■ **Information given**:

□ □ □ □ □

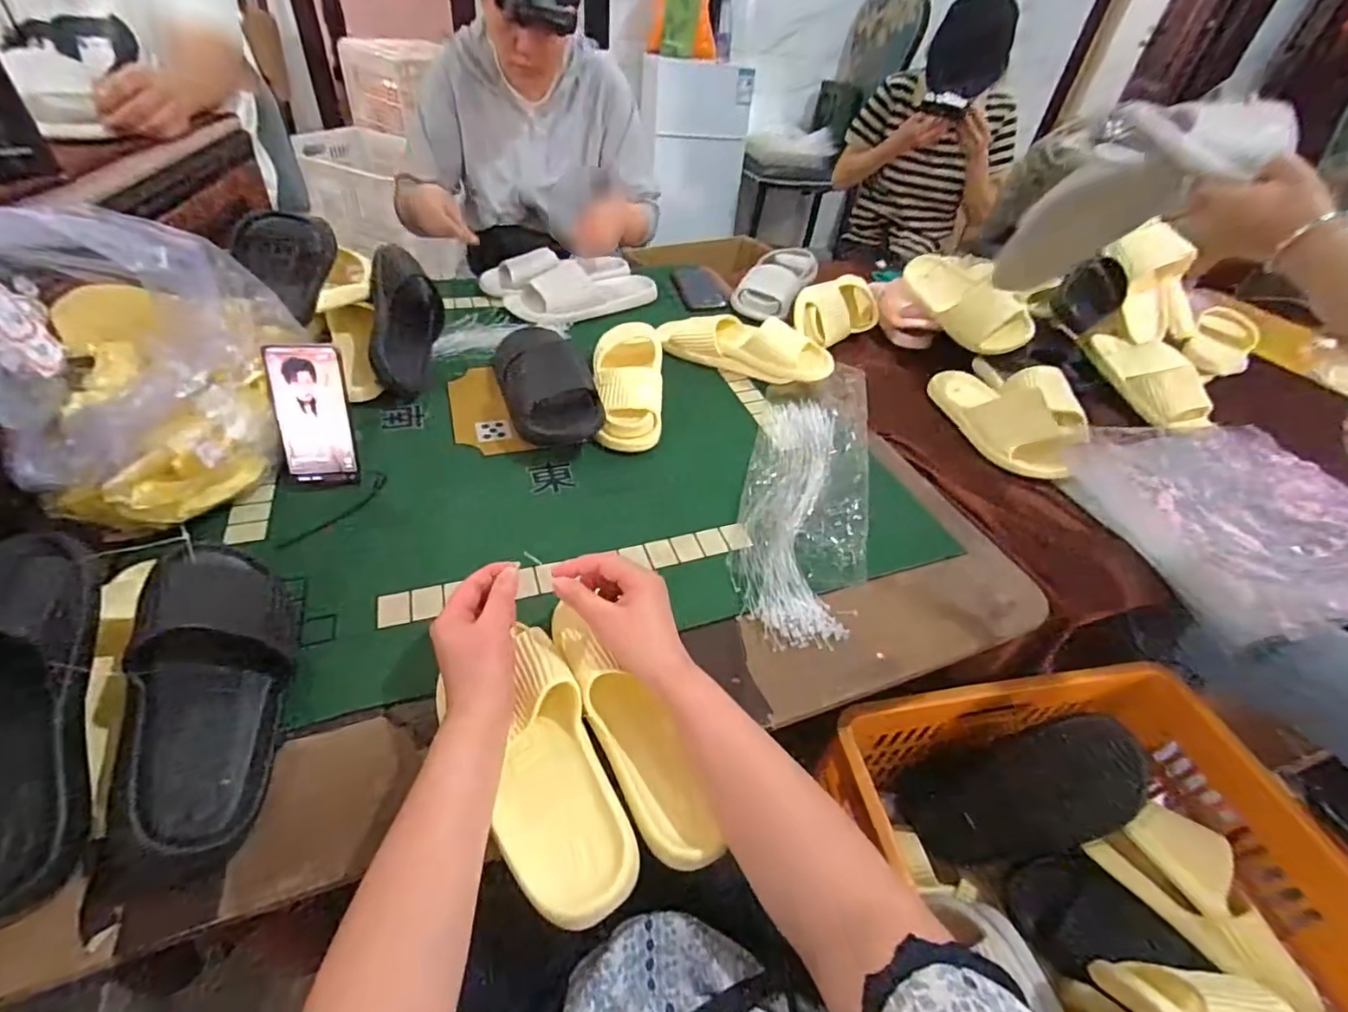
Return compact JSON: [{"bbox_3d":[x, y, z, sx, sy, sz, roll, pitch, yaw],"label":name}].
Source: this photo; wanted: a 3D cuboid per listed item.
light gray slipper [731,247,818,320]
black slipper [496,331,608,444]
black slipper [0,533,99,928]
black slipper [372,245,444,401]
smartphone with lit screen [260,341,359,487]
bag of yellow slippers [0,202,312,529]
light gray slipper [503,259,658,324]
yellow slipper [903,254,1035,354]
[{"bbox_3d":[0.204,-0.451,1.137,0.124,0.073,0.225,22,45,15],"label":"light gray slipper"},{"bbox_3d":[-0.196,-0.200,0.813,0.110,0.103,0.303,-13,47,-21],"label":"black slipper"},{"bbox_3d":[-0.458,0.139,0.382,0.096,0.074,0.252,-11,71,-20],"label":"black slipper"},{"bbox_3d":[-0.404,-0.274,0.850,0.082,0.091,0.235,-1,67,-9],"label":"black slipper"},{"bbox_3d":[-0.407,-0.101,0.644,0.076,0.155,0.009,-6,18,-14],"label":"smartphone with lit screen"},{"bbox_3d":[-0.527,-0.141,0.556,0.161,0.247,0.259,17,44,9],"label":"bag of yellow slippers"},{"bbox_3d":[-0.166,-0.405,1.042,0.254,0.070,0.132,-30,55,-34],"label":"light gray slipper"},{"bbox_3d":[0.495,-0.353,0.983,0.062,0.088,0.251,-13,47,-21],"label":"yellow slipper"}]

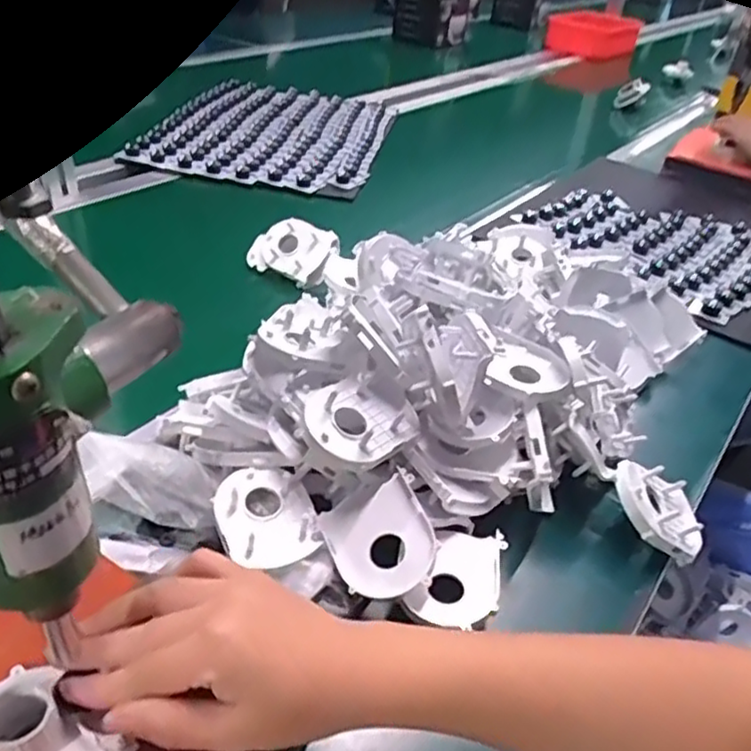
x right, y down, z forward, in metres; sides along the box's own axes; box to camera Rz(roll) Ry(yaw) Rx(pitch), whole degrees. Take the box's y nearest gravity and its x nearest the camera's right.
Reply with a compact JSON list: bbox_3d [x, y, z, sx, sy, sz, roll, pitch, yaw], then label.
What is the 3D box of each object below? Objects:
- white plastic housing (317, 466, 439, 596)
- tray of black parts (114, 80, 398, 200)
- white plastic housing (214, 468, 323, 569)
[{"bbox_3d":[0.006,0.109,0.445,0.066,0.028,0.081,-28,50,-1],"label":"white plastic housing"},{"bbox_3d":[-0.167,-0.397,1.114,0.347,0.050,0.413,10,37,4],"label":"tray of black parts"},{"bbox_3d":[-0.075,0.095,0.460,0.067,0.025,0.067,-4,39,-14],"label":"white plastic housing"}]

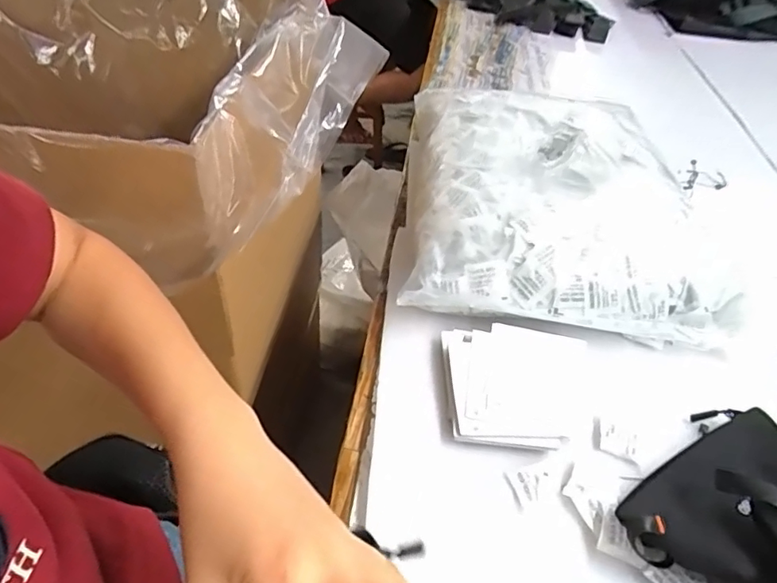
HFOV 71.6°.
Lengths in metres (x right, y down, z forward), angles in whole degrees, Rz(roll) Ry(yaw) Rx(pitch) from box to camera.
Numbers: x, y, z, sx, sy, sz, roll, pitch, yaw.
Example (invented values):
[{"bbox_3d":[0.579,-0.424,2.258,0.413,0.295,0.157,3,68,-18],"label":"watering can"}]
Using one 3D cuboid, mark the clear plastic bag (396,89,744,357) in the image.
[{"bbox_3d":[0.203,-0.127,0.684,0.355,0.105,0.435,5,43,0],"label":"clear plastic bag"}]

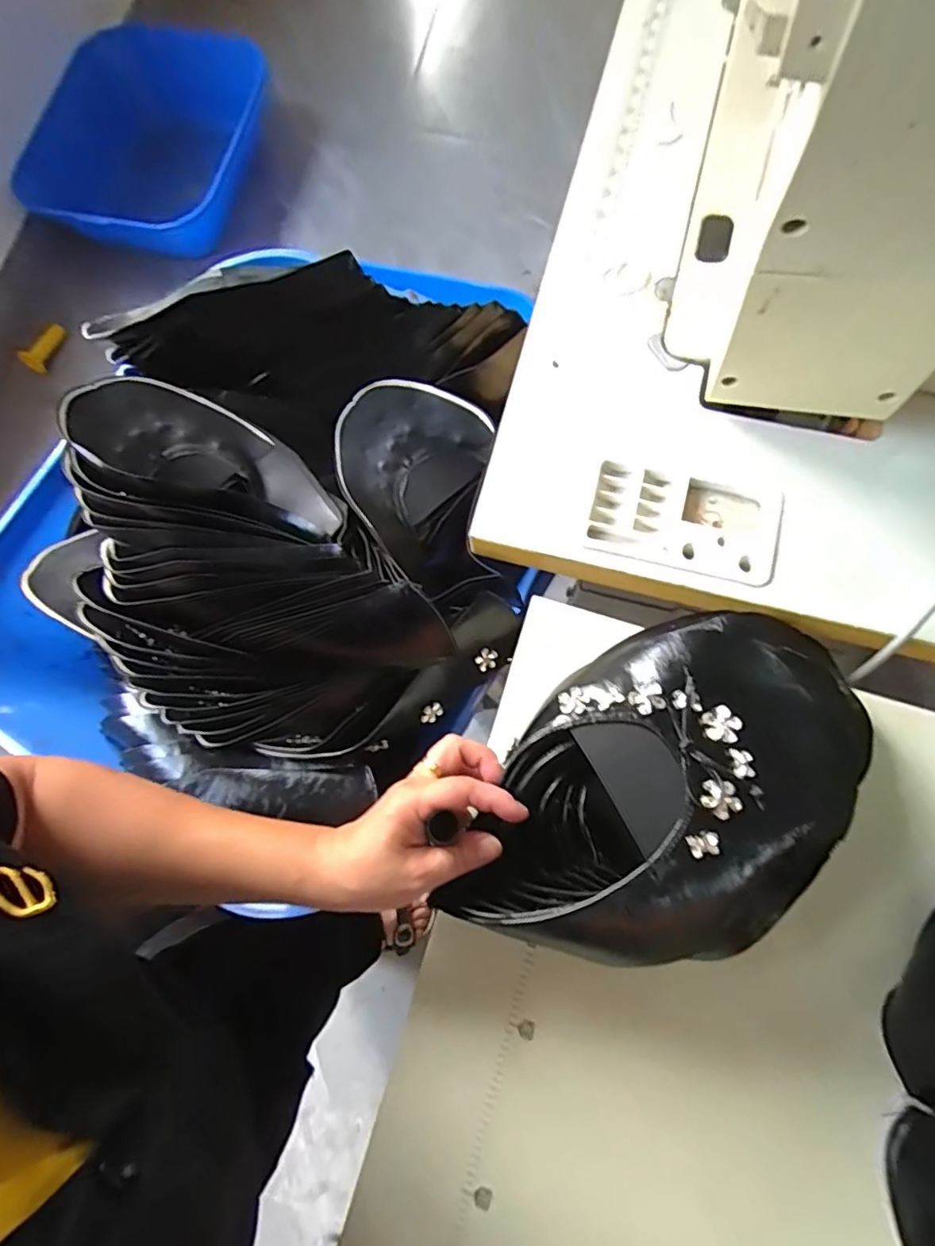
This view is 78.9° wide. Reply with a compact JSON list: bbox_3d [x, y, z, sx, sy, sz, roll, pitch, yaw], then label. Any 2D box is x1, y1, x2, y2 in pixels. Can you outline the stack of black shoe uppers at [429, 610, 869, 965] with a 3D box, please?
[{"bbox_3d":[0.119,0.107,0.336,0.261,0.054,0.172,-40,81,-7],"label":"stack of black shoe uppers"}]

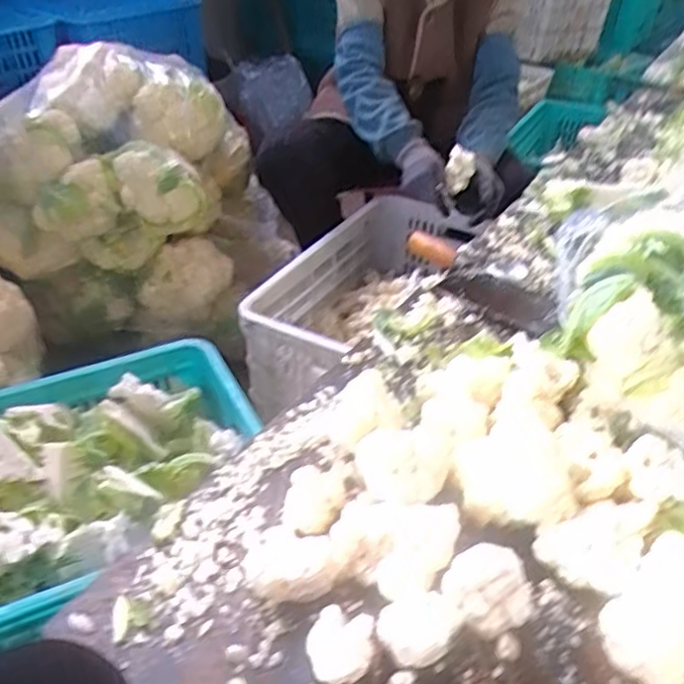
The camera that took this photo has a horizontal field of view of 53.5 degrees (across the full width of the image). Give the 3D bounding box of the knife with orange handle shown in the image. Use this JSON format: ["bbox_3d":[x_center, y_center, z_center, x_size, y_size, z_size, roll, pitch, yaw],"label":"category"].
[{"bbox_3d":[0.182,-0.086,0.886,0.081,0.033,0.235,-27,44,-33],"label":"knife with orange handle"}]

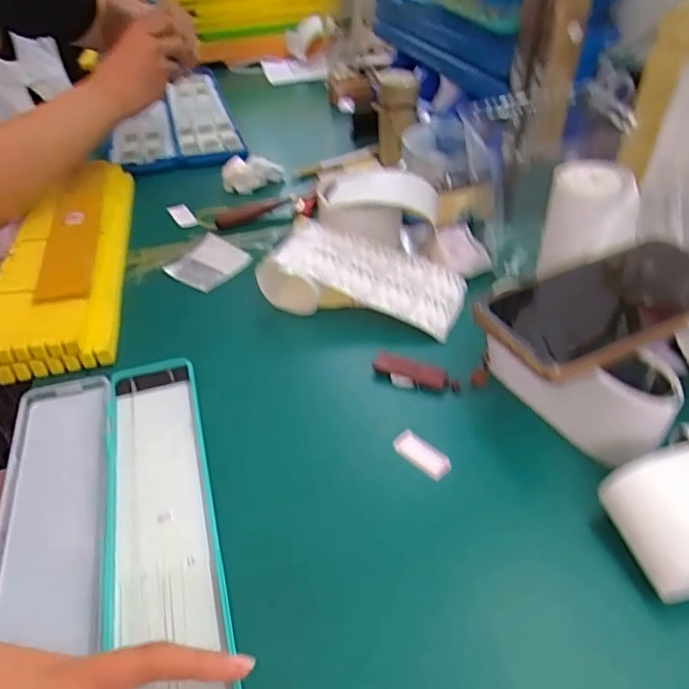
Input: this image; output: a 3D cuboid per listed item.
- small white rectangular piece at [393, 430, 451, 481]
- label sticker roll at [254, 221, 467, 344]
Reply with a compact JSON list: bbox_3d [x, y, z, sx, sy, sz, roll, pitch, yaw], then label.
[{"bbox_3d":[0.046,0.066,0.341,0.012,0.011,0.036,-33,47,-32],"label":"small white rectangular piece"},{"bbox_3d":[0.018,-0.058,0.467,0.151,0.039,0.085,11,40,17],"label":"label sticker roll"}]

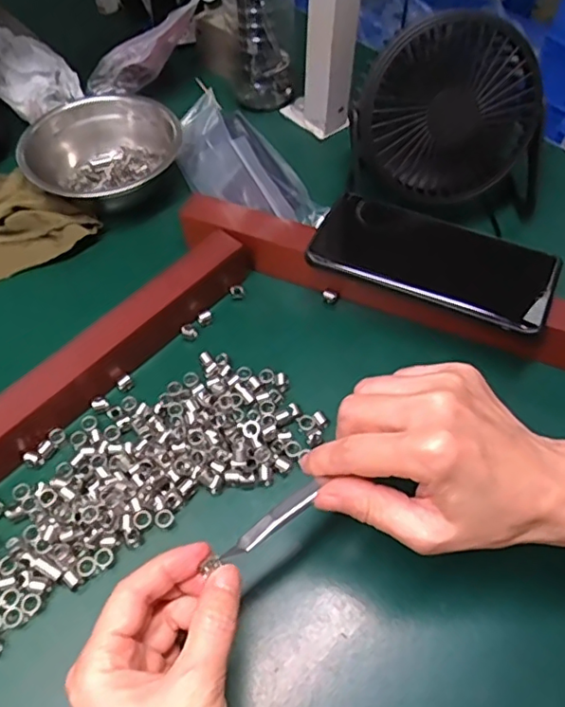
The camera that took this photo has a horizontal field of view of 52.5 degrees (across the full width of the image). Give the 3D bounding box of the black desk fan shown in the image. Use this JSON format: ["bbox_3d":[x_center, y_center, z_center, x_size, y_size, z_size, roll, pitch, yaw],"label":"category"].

□ □ □ □ □

■ **Work order**:
Search the listing above for the string "right". Copy every line that contains it.

■ **Answer box**:
x right, y down, z forward, in metres; sides along the box's own axes; box to camera Rz(roll) Ry(yaw) Rx(pitch), whole degrees. Take the box's y nearest gravity and its x nearest the camera's right.
Lengths in metres (x right, y down, z forward), angles in whole degrees, Rz(roll) Ry(yaw) Rx(pitch) from box to camera.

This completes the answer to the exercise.